In church today, our pastor talked about how moms can become invisible to their children. Of course, he was talking about how we can take them for granted, but there is another way that our mom can become invisible…at least to us here. When your mom goes to Heaven and you can no longer see her, or talk to her. While she is no longer with us here on earth, that doesn’t mean her love for us ends. Love will endure forever. She was the one who carried us in her womb for nine months, and then brought us into this world. She nurtured us through life, and helped us to become independent people, who can take charge of our own lives.
I’m sure there were many times when we took her for granted, and didn’t give her the respect she deserved, but she always forgave us for our thoughtlessness. In her wisdom, she knew that we really didn’t mean it. Still, our words must have hurt…our actions must have stung. Nevertheless, Mom forgave and didn’t hold it against us. I’m sure some of them us were much more of a challenge than others, and I place myself in that category, because I think I had the ability to be a trial sometimes…and I think I might be putting that somewhat mildly. Still, that doesn’t mean that I did not care about my mom, but rather that her daughter was stubborn. Mom always forgave me anyway, and for that I consider myself blessed. Our moms taught us what it meant to be parents…the need to forgive our kids for the stupid things we did. We learned parenting from our parents after all, and much of the nurturing qualities come from our mothers. Where would our kids be without our mothers to show us how to be mothers. We learned it from her.

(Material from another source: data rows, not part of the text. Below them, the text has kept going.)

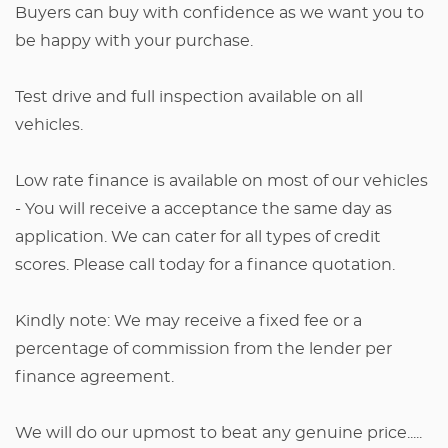
Buyers can buy with confidence as we want you to
be happy with your purchase.
Test drive and full inspection available on all
vehicles.
Low rate finance is available on most of our vehicles
- You will receive a acceptance the same day as
application. We can cater for all types of credit
scores. Please call today for a finance quotation.
Kindly note: We may receive a fixed fee or a
percentage of commission from the lender per
finance agreement.
We will do our upmost to beat any genuine price.....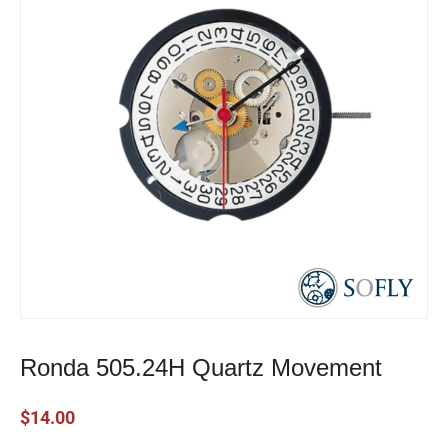
Ronda 505.24H Quartz Movement
$
14.00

Still, over those years, we have all taken our moms for granted. We didn’t really see them. They were a fixture in our lives. They performed a function, but we were seldom grateful. Then, when they are suddenly gone, we finally get it. We realize that they quietly took care of all the needs of our lives. They took a back seat so that we could shine. They cooked and cleaned, and received no thanks from us. We sassed them and disrespected them, and even though we may have said we were sorry, we could not take those things back. They were forever out there. Then, for some of us, the day came when they left this earth and we learned what it was like without that wonderful person that we had taken so much for granted…viewed as invisible…whether we realized it or not. For us, invisible took on a whole new meaning where our mother was concerned. I was blessed in this life to have a wonderful mom and mother-in-law, and both of them are invisible to me now. They are in Heaven, but they will never be forgotten. Happy Mother’s Day in Heaven to my two moms. I love and miss you both.